И вот две девушки сидели и слушали музыку, вернее Женевьева сидела, а Тельма парила; полное равнодушие подруги помогало ей вознестись на большие высоты. Все эволюции ее жизни как будто зависели от блестящего пассажа скрипок. И она преданно и напряженно, до головной боли, следовала за ними. Куда-то уводил ее этот нескончаемый, но восхитительный путь. Ее жизнь – трамваи, конторы, подпиливание ногтей, гаданье по чаинкам в чашке, – все это по-прежнему оставалось неизбежным. Но маленькие блестящие жемчужинки нот усеивали путь к какой-то темной пропасти. Это Рэй, сообразила она, я должна не думать о Рэе. Она осторожно шла по шаткому мостику из тоненьких неровных планок. В этом медленно тянущемся поле, утыканном пнями и порослью папоротника, неотвязно присутствовали отец и мать. Какие они невзрачные и скучные, особенно отец, когда он принимается объяснять, как натягивают проволоку для изгороди или чем болеют коровы.

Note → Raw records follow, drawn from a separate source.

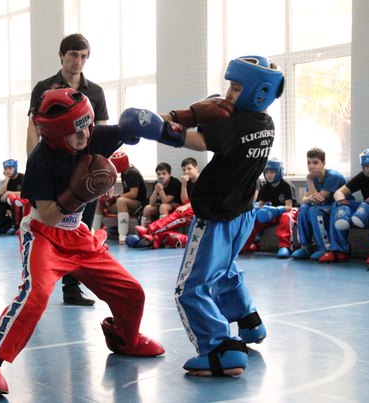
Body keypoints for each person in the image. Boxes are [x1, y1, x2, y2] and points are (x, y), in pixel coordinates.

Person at [0, 88, 164, 395]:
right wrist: (82, 192)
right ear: (54, 134)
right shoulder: (41, 161)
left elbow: (131, 127)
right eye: (75, 131)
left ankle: (125, 339)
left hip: (78, 234)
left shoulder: (91, 134)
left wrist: (171, 123)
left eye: (86, 126)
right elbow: (50, 216)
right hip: (44, 233)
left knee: (131, 292)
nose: (84, 135)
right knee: (36, 295)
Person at [118, 55, 284, 376]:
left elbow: (195, 140)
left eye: (237, 88)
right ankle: (249, 321)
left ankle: (219, 348)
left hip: (216, 218)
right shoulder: (265, 124)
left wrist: (156, 127)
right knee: (224, 270)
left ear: (258, 92)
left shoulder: (236, 124)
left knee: (191, 288)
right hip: (242, 216)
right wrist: (192, 114)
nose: (229, 93)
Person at [26, 33, 109, 305]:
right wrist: (33, 165)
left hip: (85, 171)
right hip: (53, 167)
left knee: (79, 229)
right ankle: (35, 280)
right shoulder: (44, 88)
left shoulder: (95, 92)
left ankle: (72, 287)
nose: (78, 61)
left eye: (84, 56)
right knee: (45, 224)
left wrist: (103, 174)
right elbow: (33, 128)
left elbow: (101, 134)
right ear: (61, 55)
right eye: (73, 55)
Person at [290, 148, 350, 260]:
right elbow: (304, 199)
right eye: (309, 163)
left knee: (314, 210)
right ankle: (306, 246)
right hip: (324, 207)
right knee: (303, 208)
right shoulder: (314, 177)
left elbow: (318, 201)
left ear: (323, 163)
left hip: (340, 209)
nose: (311, 166)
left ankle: (325, 247)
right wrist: (309, 198)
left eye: (315, 163)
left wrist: (309, 181)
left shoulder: (333, 176)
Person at [128, 157, 200, 249]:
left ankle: (149, 231)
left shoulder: (202, 181)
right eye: (184, 170)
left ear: (196, 168)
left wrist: (186, 206)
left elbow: (200, 200)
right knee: (150, 209)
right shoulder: (187, 182)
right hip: (188, 207)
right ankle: (154, 239)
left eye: (189, 169)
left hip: (195, 209)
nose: (186, 172)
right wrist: (184, 185)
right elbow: (185, 201)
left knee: (175, 214)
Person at [240, 158, 299, 258]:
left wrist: (277, 210)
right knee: (255, 217)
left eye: (272, 172)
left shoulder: (286, 185)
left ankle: (285, 246)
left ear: (279, 171)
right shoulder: (265, 187)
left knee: (286, 217)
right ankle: (247, 244)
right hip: (275, 212)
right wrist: (260, 212)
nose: (269, 175)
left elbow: (289, 207)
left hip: (290, 211)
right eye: (266, 172)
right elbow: (260, 207)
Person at [91, 151, 148, 244]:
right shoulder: (124, 173)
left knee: (121, 201)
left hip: (139, 205)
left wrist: (117, 198)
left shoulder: (132, 172)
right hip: (128, 202)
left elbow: (133, 194)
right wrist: (113, 198)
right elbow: (126, 194)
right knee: (100, 203)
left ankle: (122, 236)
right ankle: (95, 234)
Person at [141, 162, 182, 227]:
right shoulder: (156, 183)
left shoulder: (175, 182)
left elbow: (166, 201)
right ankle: (144, 229)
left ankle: (162, 230)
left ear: (169, 174)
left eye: (164, 173)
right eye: (158, 174)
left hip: (175, 204)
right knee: (147, 208)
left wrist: (161, 190)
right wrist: (155, 190)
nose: (161, 176)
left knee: (163, 207)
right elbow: (151, 203)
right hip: (161, 204)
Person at [0, 159, 27, 235]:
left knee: (13, 199)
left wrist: (9, 193)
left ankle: (16, 226)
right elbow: (1, 193)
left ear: (15, 168)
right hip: (10, 202)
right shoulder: (7, 180)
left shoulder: (23, 178)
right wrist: (7, 179)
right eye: (6, 168)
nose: (7, 170)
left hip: (21, 202)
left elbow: (25, 193)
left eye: (10, 168)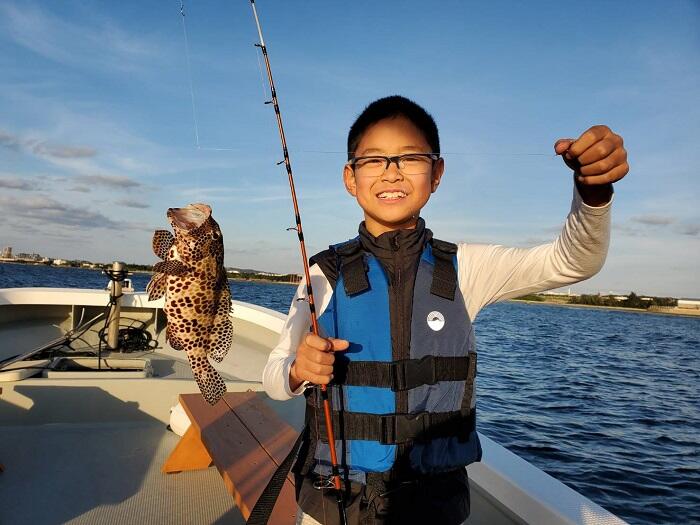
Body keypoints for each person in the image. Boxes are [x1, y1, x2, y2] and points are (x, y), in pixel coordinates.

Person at [263, 95, 628, 525]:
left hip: (433, 506)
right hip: (334, 503)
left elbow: (572, 261)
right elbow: (273, 377)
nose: (391, 172)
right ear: (350, 177)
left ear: (436, 173)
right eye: (373, 160)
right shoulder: (323, 272)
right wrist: (296, 369)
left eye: (410, 158)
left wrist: (593, 194)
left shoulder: (466, 267)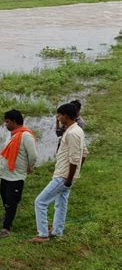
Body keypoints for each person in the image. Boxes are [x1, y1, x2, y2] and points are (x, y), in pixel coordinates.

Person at [31, 103, 88, 242]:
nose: (58, 117)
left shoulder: (73, 133)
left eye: (59, 115)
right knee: (61, 202)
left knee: (40, 202)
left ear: (66, 116)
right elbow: (84, 153)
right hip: (66, 174)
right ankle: (57, 231)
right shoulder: (75, 130)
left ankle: (43, 234)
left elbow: (75, 158)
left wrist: (69, 178)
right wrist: (74, 174)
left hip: (63, 176)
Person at [0, 109, 38, 238]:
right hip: (5, 174)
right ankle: (8, 216)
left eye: (7, 121)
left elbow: (33, 156)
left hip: (16, 176)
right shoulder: (12, 135)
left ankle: (6, 227)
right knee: (5, 198)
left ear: (15, 122)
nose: (6, 124)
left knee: (11, 201)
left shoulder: (26, 136)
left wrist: (29, 168)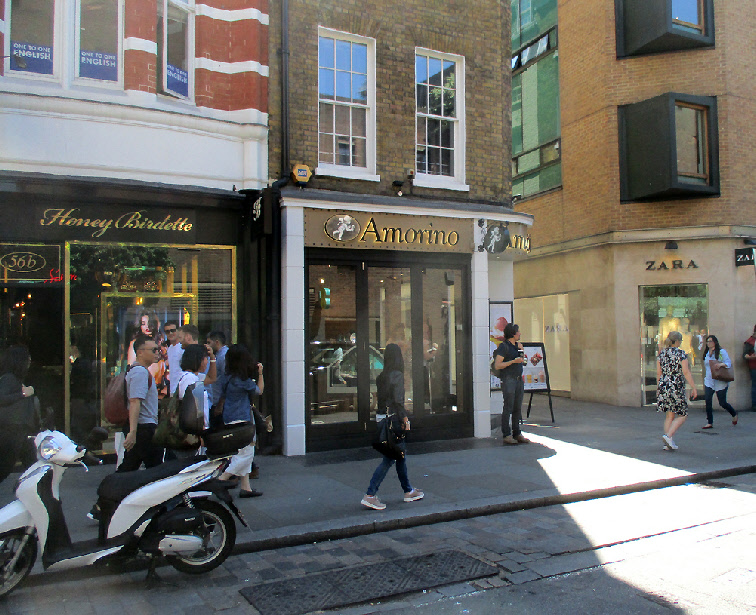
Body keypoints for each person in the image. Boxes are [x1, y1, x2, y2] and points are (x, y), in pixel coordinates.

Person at [361, 343, 423, 510]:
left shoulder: (382, 376)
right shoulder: (396, 375)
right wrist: (404, 418)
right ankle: (370, 494)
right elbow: (397, 400)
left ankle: (408, 490)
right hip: (393, 419)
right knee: (390, 458)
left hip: (382, 417)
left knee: (399, 455)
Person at [217, 344, 264, 498]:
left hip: (229, 417)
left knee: (240, 451)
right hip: (243, 418)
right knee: (247, 454)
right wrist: (260, 374)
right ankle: (221, 480)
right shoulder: (243, 380)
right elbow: (259, 390)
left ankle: (246, 487)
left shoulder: (227, 377)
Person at [118, 334, 165, 472]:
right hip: (143, 428)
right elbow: (134, 402)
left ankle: (115, 490)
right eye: (154, 350)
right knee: (136, 467)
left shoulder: (141, 371)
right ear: (140, 352)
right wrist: (133, 432)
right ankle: (112, 490)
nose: (158, 353)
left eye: (158, 349)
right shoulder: (139, 372)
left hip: (144, 427)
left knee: (138, 466)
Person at [0, 345, 36, 483]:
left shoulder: (12, 379)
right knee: (5, 467)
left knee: (30, 465)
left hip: (17, 432)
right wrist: (23, 393)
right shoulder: (9, 379)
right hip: (10, 432)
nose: (29, 360)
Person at [657, 331, 697, 451]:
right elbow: (685, 371)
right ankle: (668, 436)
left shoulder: (662, 354)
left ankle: (668, 442)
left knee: (669, 414)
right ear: (678, 341)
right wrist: (693, 387)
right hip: (676, 385)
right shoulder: (681, 353)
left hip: (664, 385)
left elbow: (659, 373)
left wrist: (659, 388)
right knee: (683, 414)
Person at [493, 323, 530, 445]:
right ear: (513, 334)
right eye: (518, 332)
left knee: (517, 407)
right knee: (508, 406)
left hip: (519, 379)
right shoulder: (504, 347)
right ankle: (506, 434)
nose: (520, 333)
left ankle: (517, 432)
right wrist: (513, 361)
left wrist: (522, 353)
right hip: (509, 379)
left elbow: (522, 362)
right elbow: (498, 365)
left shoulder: (518, 346)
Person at [175, 344, 215, 457]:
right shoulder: (191, 379)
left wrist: (212, 358)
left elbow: (212, 378)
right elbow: (197, 408)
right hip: (193, 433)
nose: (206, 362)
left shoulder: (190, 377)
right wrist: (200, 434)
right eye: (205, 358)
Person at [701, 334, 738, 429]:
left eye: (711, 341)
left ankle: (733, 413)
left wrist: (721, 364)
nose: (709, 343)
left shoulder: (721, 352)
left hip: (719, 379)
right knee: (708, 400)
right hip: (709, 380)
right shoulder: (706, 352)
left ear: (715, 342)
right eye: (708, 341)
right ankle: (709, 422)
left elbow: (728, 363)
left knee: (722, 403)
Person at [164, 321, 183, 395]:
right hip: (172, 389)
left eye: (173, 330)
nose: (170, 333)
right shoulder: (170, 349)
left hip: (182, 388)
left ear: (178, 331)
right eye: (167, 331)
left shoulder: (183, 347)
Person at [744, 324, 756, 412]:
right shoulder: (750, 341)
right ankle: (754, 405)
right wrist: (750, 356)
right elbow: (745, 355)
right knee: (755, 385)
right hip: (754, 366)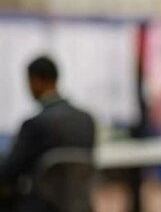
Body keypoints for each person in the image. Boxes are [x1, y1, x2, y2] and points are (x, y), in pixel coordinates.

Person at [0, 56, 95, 211]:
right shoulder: (86, 120)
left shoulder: (35, 125)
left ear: (36, 81)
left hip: (40, 206)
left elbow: (10, 172)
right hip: (79, 205)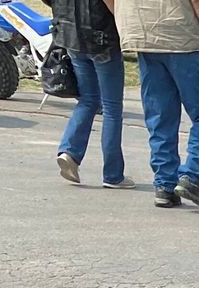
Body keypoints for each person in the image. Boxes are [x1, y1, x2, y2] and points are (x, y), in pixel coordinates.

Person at [107, 0, 199, 210]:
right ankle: (193, 175)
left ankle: (164, 185)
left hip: (145, 38)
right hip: (183, 39)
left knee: (160, 116)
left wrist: (128, 20)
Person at [52, 0, 132, 187]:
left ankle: (69, 152)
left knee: (88, 100)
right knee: (112, 108)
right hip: (101, 35)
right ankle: (113, 174)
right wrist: (125, 25)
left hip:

А вот та часть, где нужно сосредоточиться, подумала Тельма Паркер и, скрестив ноги, немного подалась вперед. Трудность музыки иногда ее ужасала. Но ведь благодаря сосредоточенности она даже своих начальников заставила ценить себя. Никакие толчки не заставят ее отвлечься. Никакое торжество ее подруги-неряхи, чей рот благодарно вторил мелодии, когда удавалось ее уловить. Валторны отдавали приказания согласным на все женщинам. Ей самой, как всегда против воли, нравилась властность медных инструментов и некоторых мужчин, если у них были ухоженные руки, которым они не давали волю. Она мысленно приносила чашки чая с молоком и анонимно посылала гобоям промочить горло.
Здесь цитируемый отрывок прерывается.